Nach etwa 43 Einzelspieler-Sitzungen wurde der Bewegungsradius des Control Sticks halbiert, was präzise Eingaben kaum noch zuließ. Schließlich, nach ungefähr 93 Versus-Matches, ließ sich nur noch Peach’s Castle als Arena wählen, alle anderen Stages waren blockiert.
Auch Originalspieler konnten betroffen sein
Bemerkenswert ist, dass sogar manche Besitzer legitimer Module über das sogenannte Mario-Lockout-Problem berichteten. In den meisten Fällen nutzten diese Spieler GameShark-Cheatgeräte, die unabsichtlich dieselben Speicherveränderungen auslösten, die der Kopierschutz abfragte. So traf der Mechanismus auch unschuldige Nutzer, die lediglich experimentieren wollten.
Ein cleveres Stück Videospielgeschichte
Die Entdeckung zeigt, wie einfallsreich Nintendo bereits Ende der 1990er-Jahre gegen Raubkopien vorging. Super Smash Bros. 64, erschienen 1999, begründete eine der erfolgreichsten Fighting-Game-Reihen überhaupt.
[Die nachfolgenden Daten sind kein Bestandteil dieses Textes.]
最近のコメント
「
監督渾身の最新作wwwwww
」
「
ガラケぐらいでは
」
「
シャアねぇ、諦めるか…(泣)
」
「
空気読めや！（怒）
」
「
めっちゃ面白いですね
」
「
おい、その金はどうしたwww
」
Super Smash Bros. zeigt einmal mehr, dass das Spiel bereits nach seiner Startphase seiner Zeit voraus war.
Nintendo dachte schon damals an den geheimen Kopierschutz. Erst nach 25 Jahren kam somit ein weiteres Detail in der großartigen Geschichte des Spiels ans Tageslicht. Wer weiß, ob sich in nacher Zukunft noch weitere versteckte Details des Spiels zeigen werden. Wir halten euch in jedem Fall auf dem Laufenden.
FAQ zu Super Smash Bros. 64 und dem Anti-Piraterie-Trick
Nach vielen Spielstarts verwandelten sich alle Charaktere automatisch in Mario, zudem traten weitere Spielstörungen auf.
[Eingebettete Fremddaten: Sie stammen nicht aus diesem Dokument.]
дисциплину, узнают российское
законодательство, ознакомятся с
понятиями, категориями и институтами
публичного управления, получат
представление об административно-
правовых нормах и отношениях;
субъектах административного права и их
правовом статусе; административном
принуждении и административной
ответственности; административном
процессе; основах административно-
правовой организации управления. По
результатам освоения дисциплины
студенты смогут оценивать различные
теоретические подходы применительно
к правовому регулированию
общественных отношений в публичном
Der Kopierschutz erscheint erst ab dem 69. Start. Erst dann werden alle Kämpfer im Spiel zu Super Mario. Vorher tat sich hingegen absolut nichts.
Nur durch das Löschen des Speicherstands lassen sich der Mario-Lockout und die anderen Störungen beenden.
Teilweise gab es bei der Nutzung von Cheatgeräten wie dem GameShark Probleme, sodass der Kopierschutz plötzlich aktiviert wurde.
Raubkopierer sollten hierdurch getäuscht werden. Sie sollten in den Glauben versetzt werden, dass das Spiel fehlerfrei lief, bevor es dann unspielbar wurde.